-- What this task involves --
Look through the listing for the word "lines". Copy each line that has it.

-- Records for processing --
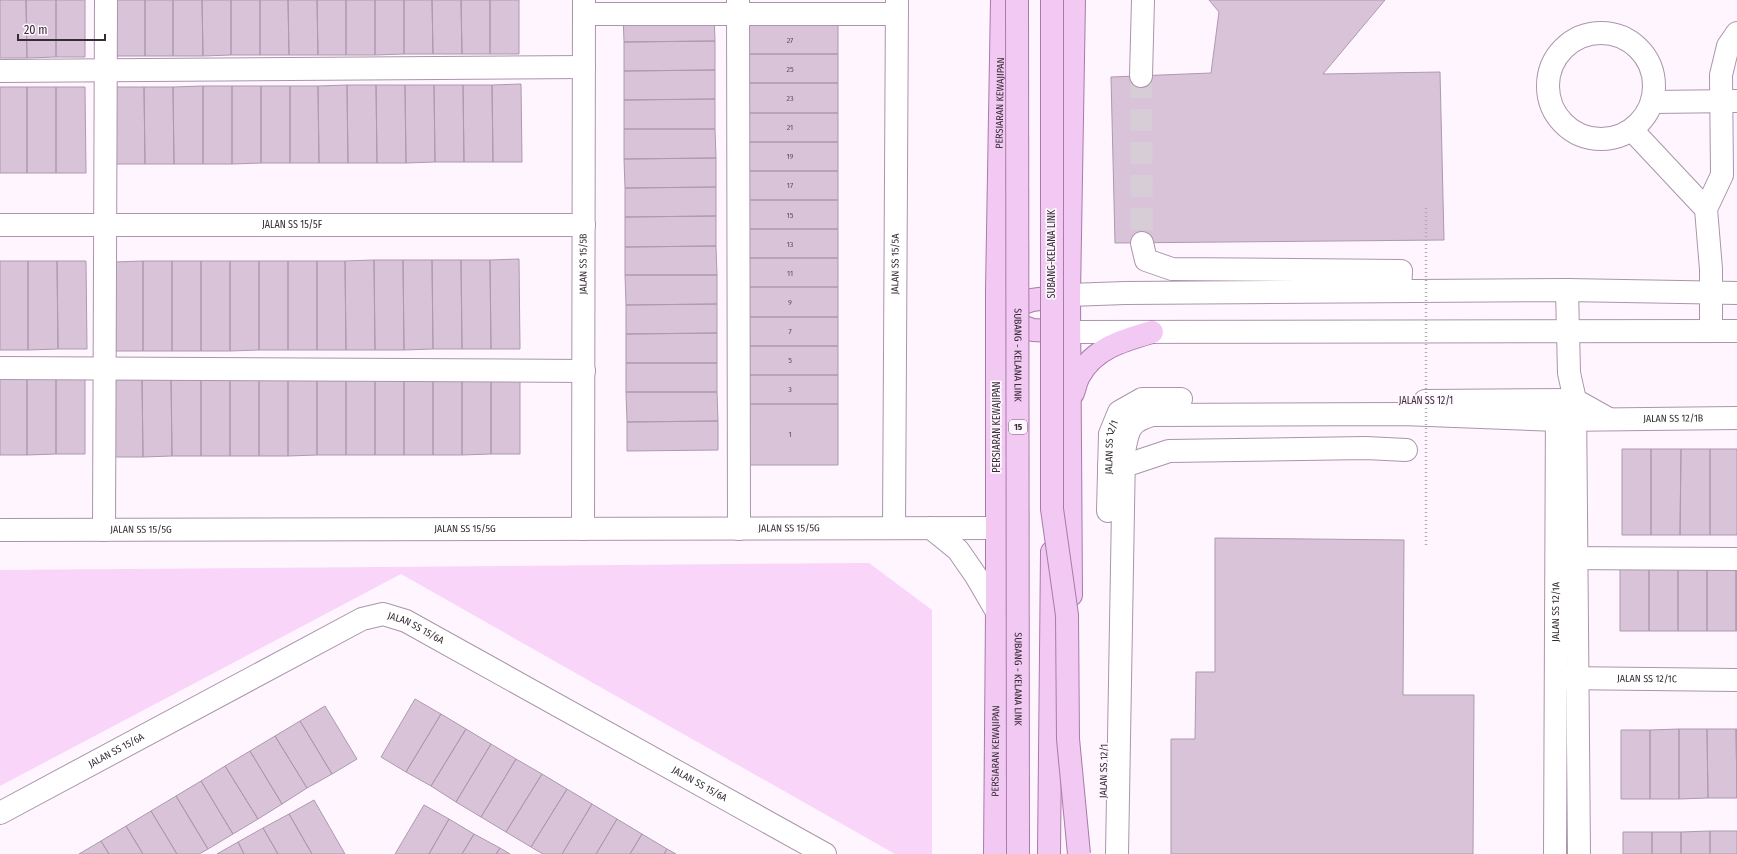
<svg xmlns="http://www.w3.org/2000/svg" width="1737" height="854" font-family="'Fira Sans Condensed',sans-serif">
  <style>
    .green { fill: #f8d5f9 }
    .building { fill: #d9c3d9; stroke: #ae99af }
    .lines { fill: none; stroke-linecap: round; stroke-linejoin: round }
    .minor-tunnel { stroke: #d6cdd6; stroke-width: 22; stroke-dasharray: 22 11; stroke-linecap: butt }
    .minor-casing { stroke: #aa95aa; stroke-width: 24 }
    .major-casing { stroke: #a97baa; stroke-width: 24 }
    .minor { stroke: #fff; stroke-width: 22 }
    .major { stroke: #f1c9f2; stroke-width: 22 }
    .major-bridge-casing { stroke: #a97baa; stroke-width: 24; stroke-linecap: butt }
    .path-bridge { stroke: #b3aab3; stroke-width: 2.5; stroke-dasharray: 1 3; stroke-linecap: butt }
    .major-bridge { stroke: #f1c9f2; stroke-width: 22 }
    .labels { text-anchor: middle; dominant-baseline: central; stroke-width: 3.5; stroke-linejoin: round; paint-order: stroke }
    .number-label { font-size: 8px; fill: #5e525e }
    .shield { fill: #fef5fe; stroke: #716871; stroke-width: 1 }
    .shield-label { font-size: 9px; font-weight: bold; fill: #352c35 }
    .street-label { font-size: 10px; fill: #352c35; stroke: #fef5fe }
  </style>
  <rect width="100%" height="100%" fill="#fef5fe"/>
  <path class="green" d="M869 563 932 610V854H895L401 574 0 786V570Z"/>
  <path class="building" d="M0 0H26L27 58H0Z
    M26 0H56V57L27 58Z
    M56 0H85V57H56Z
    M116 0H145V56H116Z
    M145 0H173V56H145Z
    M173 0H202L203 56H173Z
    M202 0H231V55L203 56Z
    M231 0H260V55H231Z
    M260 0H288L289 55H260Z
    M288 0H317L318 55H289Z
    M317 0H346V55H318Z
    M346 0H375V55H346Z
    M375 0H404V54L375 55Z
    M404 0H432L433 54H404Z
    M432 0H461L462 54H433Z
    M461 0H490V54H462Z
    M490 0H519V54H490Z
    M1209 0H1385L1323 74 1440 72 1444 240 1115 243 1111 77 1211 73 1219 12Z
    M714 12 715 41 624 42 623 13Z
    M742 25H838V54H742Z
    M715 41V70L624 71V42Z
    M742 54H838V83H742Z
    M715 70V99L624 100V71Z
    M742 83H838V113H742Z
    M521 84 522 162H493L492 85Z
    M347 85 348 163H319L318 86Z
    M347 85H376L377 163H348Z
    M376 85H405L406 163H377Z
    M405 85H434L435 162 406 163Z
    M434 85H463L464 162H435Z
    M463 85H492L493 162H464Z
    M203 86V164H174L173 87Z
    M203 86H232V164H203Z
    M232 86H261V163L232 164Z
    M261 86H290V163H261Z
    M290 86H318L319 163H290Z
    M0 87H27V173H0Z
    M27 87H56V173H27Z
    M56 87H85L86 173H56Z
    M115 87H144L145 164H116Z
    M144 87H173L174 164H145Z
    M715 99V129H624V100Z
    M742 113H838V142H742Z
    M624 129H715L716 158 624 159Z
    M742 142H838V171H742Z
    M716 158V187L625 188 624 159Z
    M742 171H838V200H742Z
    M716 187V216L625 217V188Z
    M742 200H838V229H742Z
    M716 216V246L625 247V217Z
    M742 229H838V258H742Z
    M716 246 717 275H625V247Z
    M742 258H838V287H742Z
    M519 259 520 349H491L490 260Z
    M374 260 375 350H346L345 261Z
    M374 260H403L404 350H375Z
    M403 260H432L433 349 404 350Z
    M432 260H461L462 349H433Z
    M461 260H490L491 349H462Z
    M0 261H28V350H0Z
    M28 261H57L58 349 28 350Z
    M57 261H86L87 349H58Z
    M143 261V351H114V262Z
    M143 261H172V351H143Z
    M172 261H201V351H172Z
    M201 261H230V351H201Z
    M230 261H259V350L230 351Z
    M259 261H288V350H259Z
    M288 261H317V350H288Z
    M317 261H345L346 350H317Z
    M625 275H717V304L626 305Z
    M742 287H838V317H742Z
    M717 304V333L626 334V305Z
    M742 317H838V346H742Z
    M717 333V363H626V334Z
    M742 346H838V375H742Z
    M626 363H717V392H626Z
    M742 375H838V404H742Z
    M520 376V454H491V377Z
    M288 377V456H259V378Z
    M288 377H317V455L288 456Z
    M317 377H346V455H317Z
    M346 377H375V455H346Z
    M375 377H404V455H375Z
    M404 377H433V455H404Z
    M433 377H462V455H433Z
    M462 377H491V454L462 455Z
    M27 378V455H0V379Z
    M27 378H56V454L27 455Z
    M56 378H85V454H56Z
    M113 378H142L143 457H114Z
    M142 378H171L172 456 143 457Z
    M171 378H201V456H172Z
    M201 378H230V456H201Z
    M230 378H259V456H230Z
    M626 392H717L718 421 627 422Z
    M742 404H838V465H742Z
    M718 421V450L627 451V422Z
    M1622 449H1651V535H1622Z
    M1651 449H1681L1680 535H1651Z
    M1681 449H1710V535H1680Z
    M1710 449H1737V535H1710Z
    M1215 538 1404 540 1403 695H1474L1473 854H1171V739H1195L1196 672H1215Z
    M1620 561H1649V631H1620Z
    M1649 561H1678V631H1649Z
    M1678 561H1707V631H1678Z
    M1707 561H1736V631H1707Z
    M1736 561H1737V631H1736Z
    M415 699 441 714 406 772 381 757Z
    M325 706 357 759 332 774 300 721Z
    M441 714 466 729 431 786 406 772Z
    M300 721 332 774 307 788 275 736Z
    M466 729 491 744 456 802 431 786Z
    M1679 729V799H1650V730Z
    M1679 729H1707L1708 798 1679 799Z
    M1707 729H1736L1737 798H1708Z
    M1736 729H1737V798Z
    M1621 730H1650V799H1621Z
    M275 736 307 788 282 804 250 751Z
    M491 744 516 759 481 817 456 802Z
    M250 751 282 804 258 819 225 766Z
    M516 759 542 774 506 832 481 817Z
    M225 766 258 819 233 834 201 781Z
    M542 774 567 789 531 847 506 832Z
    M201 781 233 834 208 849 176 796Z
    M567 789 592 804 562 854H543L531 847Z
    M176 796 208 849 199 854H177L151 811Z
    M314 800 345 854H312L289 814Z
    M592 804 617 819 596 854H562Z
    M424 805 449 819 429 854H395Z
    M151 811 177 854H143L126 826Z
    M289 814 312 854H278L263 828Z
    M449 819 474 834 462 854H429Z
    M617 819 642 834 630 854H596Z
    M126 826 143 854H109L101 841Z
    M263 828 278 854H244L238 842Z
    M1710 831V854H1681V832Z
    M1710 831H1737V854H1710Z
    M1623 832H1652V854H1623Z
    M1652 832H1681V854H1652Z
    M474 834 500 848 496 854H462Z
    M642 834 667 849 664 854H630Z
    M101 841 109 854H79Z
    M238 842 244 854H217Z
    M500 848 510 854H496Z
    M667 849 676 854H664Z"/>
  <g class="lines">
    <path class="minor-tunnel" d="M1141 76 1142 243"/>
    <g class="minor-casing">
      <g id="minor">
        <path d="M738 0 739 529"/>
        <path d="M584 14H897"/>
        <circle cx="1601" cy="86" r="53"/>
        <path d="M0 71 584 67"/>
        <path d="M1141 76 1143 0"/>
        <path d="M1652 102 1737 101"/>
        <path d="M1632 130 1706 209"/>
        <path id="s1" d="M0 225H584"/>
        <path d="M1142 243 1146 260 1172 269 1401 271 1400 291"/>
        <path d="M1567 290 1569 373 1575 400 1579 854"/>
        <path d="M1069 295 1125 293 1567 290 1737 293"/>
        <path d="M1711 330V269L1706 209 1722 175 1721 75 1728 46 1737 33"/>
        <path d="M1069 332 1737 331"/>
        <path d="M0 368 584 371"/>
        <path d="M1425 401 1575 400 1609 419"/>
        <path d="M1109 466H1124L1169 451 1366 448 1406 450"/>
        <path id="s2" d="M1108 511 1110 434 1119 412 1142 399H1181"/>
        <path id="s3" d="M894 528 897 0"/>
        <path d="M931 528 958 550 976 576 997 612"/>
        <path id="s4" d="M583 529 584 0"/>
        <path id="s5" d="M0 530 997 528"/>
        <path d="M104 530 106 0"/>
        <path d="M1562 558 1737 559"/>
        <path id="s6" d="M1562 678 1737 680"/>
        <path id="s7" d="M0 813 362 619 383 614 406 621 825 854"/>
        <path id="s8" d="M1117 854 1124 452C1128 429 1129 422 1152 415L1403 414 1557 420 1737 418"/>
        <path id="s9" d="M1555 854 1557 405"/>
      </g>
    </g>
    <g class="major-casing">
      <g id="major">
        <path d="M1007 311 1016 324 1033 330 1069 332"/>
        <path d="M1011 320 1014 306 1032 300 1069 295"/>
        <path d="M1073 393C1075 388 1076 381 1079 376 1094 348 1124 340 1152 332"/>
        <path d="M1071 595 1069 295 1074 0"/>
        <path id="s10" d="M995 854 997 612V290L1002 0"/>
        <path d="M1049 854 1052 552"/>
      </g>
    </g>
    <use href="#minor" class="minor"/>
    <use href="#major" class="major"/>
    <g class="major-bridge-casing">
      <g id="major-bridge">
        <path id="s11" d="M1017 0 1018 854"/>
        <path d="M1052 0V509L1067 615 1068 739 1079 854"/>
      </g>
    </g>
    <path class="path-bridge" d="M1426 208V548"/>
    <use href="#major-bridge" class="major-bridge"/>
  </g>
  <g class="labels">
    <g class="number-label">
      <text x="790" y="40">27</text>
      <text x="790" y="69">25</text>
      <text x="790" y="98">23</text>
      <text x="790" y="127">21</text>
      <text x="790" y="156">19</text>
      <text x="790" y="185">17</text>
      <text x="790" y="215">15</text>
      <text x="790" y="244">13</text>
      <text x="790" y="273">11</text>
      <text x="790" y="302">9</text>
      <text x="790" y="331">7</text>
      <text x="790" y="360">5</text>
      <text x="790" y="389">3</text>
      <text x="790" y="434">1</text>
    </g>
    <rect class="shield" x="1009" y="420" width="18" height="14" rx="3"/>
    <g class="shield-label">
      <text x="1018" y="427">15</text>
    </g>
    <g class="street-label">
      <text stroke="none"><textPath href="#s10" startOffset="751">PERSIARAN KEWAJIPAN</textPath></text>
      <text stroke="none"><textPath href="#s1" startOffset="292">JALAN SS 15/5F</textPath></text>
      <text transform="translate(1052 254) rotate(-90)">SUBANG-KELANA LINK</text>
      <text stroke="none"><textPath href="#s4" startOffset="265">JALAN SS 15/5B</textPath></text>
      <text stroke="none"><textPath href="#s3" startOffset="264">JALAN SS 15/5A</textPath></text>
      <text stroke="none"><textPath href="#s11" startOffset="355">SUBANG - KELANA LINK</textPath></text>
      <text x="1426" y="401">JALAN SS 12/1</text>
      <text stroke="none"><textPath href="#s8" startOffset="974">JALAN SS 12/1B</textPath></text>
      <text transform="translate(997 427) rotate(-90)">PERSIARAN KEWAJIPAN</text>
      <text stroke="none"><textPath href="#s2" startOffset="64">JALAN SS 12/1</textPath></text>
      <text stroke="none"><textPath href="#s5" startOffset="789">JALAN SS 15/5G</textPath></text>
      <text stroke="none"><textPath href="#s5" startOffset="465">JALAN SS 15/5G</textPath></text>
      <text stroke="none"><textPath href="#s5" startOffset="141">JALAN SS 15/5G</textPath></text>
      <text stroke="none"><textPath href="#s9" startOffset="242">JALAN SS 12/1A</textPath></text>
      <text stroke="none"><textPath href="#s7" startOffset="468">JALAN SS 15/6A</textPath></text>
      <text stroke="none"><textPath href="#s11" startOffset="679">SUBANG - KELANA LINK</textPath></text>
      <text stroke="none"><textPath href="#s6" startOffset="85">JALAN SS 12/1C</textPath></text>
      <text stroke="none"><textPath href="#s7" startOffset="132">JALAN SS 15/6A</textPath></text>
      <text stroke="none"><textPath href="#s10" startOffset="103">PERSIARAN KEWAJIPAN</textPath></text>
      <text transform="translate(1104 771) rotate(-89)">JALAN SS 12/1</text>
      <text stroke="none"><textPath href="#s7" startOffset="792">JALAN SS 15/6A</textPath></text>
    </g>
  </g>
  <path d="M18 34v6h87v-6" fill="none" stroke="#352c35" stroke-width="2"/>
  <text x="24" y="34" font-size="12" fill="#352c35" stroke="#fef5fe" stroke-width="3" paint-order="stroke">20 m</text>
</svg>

-- Answer --
    .lines { fill: none; stroke-linecap: round; stroke-linejoin: round }
  <g class="lines">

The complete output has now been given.